## WHAT IS EXPECTED
Once you have read the records below, print them again exactly as they stand.

## RECORDS FOR THE EXERCISE
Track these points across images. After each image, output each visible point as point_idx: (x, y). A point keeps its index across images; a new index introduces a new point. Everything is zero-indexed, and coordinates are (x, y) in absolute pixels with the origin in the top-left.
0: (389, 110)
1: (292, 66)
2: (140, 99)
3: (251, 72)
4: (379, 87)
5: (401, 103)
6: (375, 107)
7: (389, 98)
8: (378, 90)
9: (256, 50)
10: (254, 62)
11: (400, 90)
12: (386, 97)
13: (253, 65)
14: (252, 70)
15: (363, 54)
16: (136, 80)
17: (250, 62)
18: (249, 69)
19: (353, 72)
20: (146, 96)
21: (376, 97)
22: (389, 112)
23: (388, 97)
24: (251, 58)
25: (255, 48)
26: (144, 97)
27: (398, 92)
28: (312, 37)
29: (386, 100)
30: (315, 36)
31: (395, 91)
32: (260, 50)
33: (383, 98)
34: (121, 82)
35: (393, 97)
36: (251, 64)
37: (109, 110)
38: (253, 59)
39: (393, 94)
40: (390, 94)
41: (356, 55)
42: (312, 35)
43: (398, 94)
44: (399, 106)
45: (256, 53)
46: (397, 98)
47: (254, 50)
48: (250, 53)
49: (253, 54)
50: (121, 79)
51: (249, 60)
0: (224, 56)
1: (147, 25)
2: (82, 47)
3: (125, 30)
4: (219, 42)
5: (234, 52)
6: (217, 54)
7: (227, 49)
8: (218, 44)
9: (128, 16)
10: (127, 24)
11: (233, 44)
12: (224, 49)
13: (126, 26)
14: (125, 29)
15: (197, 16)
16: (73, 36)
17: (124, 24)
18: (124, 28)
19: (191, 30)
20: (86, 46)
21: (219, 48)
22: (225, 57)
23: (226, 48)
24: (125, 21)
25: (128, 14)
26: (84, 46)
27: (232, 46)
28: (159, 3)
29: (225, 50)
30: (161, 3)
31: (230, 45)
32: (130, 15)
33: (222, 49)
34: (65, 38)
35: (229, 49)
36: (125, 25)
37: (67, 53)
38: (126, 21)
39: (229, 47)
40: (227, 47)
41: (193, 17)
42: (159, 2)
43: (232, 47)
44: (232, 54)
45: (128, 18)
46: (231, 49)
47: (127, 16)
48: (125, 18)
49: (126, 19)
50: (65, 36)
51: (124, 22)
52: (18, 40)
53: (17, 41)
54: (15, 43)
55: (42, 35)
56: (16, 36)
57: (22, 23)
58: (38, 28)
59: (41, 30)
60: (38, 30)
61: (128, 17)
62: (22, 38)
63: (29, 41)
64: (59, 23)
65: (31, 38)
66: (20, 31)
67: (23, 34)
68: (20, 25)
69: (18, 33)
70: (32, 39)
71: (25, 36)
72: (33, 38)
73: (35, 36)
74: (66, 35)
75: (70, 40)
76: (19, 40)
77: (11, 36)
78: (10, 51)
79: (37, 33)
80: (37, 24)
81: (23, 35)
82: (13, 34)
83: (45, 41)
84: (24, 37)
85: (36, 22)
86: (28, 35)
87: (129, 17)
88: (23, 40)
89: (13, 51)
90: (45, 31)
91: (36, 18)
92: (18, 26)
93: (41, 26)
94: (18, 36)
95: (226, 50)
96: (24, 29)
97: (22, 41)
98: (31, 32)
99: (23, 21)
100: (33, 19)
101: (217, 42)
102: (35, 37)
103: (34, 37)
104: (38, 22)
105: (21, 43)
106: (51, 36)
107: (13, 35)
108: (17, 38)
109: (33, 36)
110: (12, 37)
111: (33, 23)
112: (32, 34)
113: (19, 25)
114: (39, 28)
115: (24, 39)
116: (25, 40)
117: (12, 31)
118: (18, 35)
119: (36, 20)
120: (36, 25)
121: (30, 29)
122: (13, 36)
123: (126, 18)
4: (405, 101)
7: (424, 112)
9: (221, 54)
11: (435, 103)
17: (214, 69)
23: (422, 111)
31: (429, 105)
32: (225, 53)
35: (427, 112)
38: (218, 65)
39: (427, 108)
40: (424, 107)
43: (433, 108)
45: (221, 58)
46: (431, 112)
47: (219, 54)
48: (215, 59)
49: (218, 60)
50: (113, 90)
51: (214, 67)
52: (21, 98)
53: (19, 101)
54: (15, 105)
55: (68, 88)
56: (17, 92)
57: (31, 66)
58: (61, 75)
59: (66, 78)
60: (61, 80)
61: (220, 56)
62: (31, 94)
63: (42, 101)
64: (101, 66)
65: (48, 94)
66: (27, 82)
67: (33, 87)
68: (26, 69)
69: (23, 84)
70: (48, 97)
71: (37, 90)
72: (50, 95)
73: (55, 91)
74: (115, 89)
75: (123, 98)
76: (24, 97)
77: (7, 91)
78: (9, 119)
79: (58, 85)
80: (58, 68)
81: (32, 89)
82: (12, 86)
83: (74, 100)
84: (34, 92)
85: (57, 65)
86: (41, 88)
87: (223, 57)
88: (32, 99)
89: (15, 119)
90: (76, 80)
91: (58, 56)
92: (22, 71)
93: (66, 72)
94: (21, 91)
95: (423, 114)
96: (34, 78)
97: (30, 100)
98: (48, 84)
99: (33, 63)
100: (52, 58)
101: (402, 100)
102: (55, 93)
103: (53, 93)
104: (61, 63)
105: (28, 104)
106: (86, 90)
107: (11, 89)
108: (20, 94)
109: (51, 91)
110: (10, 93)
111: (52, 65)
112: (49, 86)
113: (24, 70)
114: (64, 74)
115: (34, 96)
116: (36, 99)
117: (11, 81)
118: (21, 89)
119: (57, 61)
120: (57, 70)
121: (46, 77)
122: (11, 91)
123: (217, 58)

## RESPONSE BOX
Track these points across images. After each image, output each visible point as point_idx: (x, y). A point keeps its index across images; a new index introduces a new point. Everything is zero-indexed, and coordinates are (x, y) in absolute pixels with the origin in the top-left.
0: (389, 110)
1: (292, 66)
2: (140, 99)
3: (251, 72)
4: (379, 87)
5: (401, 103)
6: (375, 107)
7: (389, 98)
8: (378, 90)
9: (256, 50)
10: (254, 62)
11: (400, 90)
12: (386, 97)
13: (253, 65)
14: (252, 70)
15: (363, 54)
16: (136, 80)
17: (250, 62)
18: (249, 69)
19: (353, 72)
20: (146, 96)
21: (376, 97)
22: (389, 112)
23: (388, 97)
24: (251, 58)
25: (255, 48)
26: (144, 97)
27: (398, 92)
28: (312, 37)
29: (386, 100)
30: (315, 36)
31: (395, 91)
32: (260, 50)
33: (383, 98)
34: (121, 82)
35: (393, 97)
36: (251, 64)
37: (109, 110)
38: (253, 59)
39: (393, 94)
40: (390, 94)
41: (356, 55)
42: (312, 35)
43: (398, 94)
44: (399, 106)
45: (256, 53)
46: (397, 98)
47: (254, 50)
48: (250, 53)
49: (253, 54)
50: (121, 79)
51: (249, 60)
0: (224, 56)
1: (147, 25)
2: (82, 47)
3: (125, 30)
4: (219, 42)
5: (234, 52)
6: (217, 54)
7: (227, 49)
8: (218, 44)
9: (128, 16)
10: (127, 24)
11: (233, 44)
12: (224, 49)
13: (126, 26)
14: (125, 29)
15: (197, 16)
16: (73, 36)
17: (124, 24)
18: (124, 28)
19: (191, 30)
20: (86, 46)
21: (219, 48)
22: (225, 57)
23: (226, 48)
24: (125, 21)
25: (128, 14)
26: (84, 46)
27: (232, 46)
28: (159, 3)
29: (225, 50)
30: (161, 3)
31: (230, 45)
32: (130, 15)
33: (222, 49)
34: (65, 38)
35: (229, 49)
36: (125, 25)
37: (67, 53)
38: (126, 21)
39: (229, 47)
40: (227, 47)
41: (193, 17)
42: (159, 2)
43: (232, 47)
44: (232, 54)
45: (128, 18)
46: (231, 49)
47: (127, 16)
48: (125, 18)
49: (126, 19)
50: (65, 36)
51: (124, 22)
52: (18, 40)
53: (17, 41)
54: (15, 43)
55: (42, 35)
56: (16, 36)
57: (22, 23)
58: (38, 28)
59: (41, 30)
60: (38, 30)
61: (128, 17)
62: (22, 38)
63: (29, 41)
64: (59, 23)
65: (31, 38)
66: (20, 31)
67: (23, 34)
68: (20, 25)
69: (18, 33)
70: (32, 39)
71: (25, 36)
72: (33, 38)
73: (35, 36)
74: (66, 35)
75: (70, 40)
76: (19, 40)
77: (11, 36)
78: (10, 51)
79: (37, 33)
80: (37, 24)
81: (23, 35)
82: (13, 34)
83: (45, 41)
84: (24, 37)
85: (36, 22)
86: (28, 35)
87: (129, 17)
88: (23, 40)
89: (13, 51)
90: (45, 31)
91: (36, 18)
92: (18, 26)
93: (41, 26)
94: (18, 36)
95: (226, 50)
96: (24, 29)
97: (22, 41)
98: (31, 32)
99: (23, 21)
100: (33, 19)
101: (217, 42)
102: (35, 37)
103: (34, 37)
104: (38, 22)
105: (21, 43)
106: (51, 36)
107: (13, 35)
108: (17, 38)
109: (33, 36)
110: (12, 37)
111: (33, 23)
112: (32, 34)
113: (19, 25)
114: (39, 28)
115: (24, 39)
116: (25, 40)
117: (12, 31)
118: (18, 35)
119: (36, 20)
120: (36, 25)
121: (30, 29)
122: (13, 36)
123: (126, 18)
4: (405, 101)
7: (424, 112)
9: (221, 54)
11: (435, 103)
17: (214, 69)
23: (422, 111)
31: (429, 105)
32: (225, 53)
35: (427, 112)
38: (218, 65)
39: (427, 108)
40: (424, 107)
43: (433, 108)
45: (221, 58)
46: (431, 112)
47: (219, 54)
48: (215, 59)
49: (218, 60)
50: (113, 90)
51: (214, 67)
52: (21, 98)
53: (19, 101)
54: (15, 105)
55: (68, 88)
56: (17, 92)
57: (31, 66)
58: (61, 75)
59: (66, 78)
60: (61, 80)
61: (220, 56)
62: (31, 94)
63: (42, 101)
64: (101, 66)
65: (48, 94)
66: (27, 82)
67: (33, 87)
68: (26, 69)
69: (23, 84)
70: (48, 97)
71: (37, 90)
72: (50, 95)
73: (55, 91)
74: (115, 89)
75: (123, 98)
76: (24, 97)
77: (7, 91)
78: (9, 119)
79: (58, 85)
80: (58, 68)
81: (32, 89)
82: (12, 86)
83: (74, 100)
84: (34, 92)
85: (57, 65)
86: (41, 88)
87: (223, 57)
88: (32, 99)
89: (15, 119)
90: (76, 80)
91: (58, 56)
92: (22, 71)
93: (66, 72)
94: (21, 91)
95: (423, 114)
96: (34, 78)
97: (30, 100)
98: (48, 84)
99: (33, 63)
100: (52, 58)
101: (402, 100)
102: (55, 93)
103: (53, 93)
104: (61, 63)
105: (28, 104)
106: (86, 90)
107: (11, 89)
108: (20, 94)
109: (51, 91)
110: (10, 93)
111: (52, 65)
112: (49, 86)
113: (24, 70)
114: (64, 74)
115: (34, 96)
116: (36, 99)
117: (11, 81)
118: (21, 89)
119: (57, 61)
120: (57, 70)
121: (46, 77)
122: (11, 91)
123: (217, 58)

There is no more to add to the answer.